Exercise brief: Rewrite each entry with "bounding box" changed to "enclosing rectangle", leaving everything else unchanged.

Data for this task:
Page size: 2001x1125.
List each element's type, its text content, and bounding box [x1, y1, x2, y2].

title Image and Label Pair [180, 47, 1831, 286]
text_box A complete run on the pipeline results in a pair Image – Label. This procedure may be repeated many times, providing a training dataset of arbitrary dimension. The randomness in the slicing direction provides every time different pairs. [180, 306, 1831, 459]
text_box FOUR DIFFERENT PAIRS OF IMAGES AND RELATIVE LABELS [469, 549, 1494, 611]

Result below:
Page size: 2001x1125.
List each element's type, its text content, and enclosing rectangle [x1, y1, x2, y2].

title Image and Label Pair [180, 47, 1831, 286]
text_box A complete run on the pipeline results in a pair Image – Label. This procedure may be repeated many times, providing a training dataset of arbitrary dimension. The randomness in the slicing direction provides every time different pairs. [180, 306, 1831, 459]
text_box FOUR DIFFERENT PAIRS OF IMAGES AND RELATIVE LABELS [469, 549, 1494, 611]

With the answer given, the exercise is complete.